Start of Records for the exercise

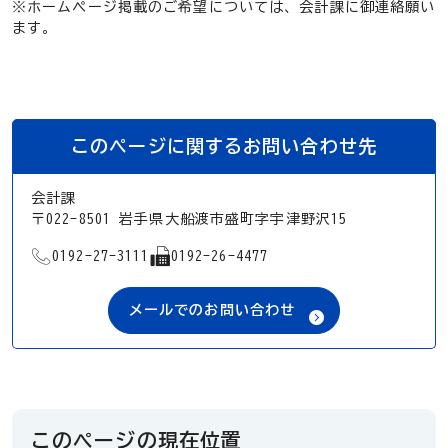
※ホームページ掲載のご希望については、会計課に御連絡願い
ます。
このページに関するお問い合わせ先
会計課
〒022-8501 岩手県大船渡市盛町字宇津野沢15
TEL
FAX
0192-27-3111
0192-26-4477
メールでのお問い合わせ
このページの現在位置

End of Records for the exercise
Start of Records for the exercise

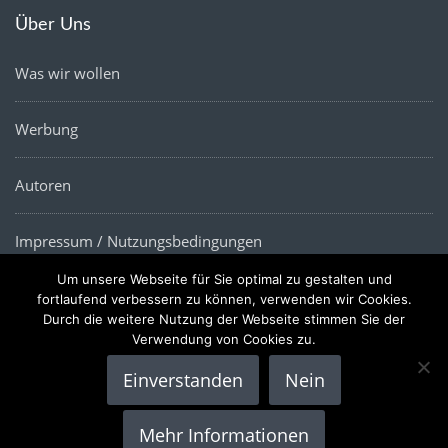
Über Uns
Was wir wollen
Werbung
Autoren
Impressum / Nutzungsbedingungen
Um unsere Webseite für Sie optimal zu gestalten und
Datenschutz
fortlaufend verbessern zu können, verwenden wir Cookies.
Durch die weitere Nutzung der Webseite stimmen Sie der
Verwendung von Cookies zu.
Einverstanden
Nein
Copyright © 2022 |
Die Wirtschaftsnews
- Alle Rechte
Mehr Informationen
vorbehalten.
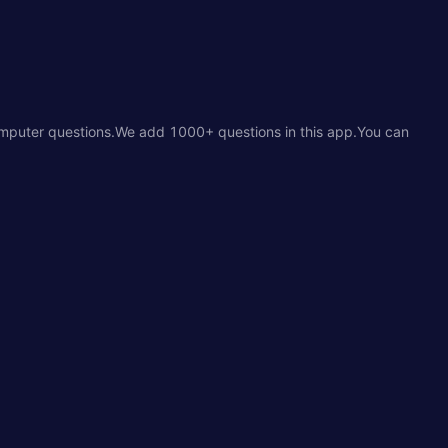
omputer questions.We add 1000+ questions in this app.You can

End of Records for the exercise
Start of Records for the exercise

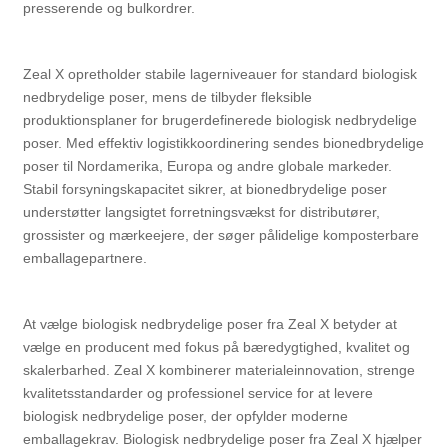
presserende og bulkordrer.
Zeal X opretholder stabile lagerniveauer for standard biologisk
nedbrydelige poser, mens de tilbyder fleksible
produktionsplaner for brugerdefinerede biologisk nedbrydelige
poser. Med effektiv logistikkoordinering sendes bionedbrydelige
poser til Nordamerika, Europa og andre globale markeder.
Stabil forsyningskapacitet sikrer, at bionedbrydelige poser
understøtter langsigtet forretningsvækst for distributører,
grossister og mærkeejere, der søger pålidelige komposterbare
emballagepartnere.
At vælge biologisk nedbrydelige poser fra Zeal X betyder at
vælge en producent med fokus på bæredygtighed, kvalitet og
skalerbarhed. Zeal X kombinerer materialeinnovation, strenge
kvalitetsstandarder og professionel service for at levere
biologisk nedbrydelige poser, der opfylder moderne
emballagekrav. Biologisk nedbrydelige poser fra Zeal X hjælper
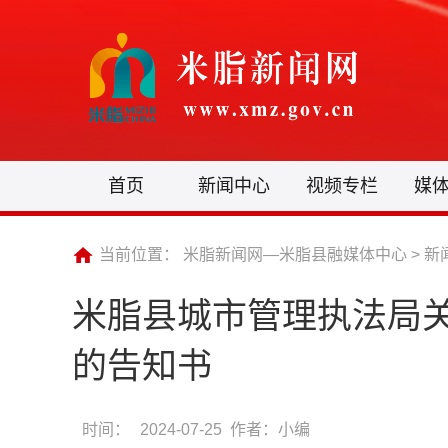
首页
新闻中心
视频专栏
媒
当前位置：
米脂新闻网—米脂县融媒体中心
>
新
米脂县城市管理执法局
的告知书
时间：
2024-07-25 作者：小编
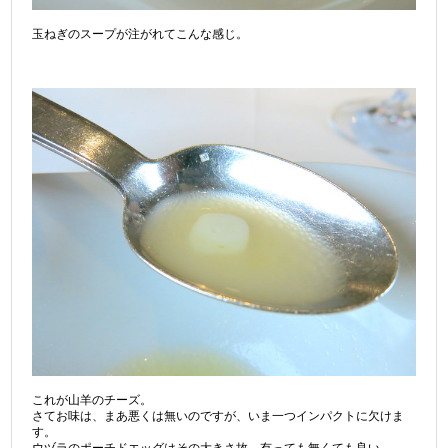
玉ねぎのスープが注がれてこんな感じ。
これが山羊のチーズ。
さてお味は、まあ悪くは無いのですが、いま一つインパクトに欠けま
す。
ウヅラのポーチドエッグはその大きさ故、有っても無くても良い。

End of Records for the exercise

**How to complete this task:** Using the listing above, reproduce word for word every line from the one containing "Copyright © 2022 |" through the one containing "omputer questions.We add". Pictures must be left out.

**Answer for this exercise:**
Copyright © 2022 |
Die Wirtschaftsnews
- Alle Rechte
Mehr Informationen
vorbehalten.
omputer questions.We add 1000+ questions in this app.You can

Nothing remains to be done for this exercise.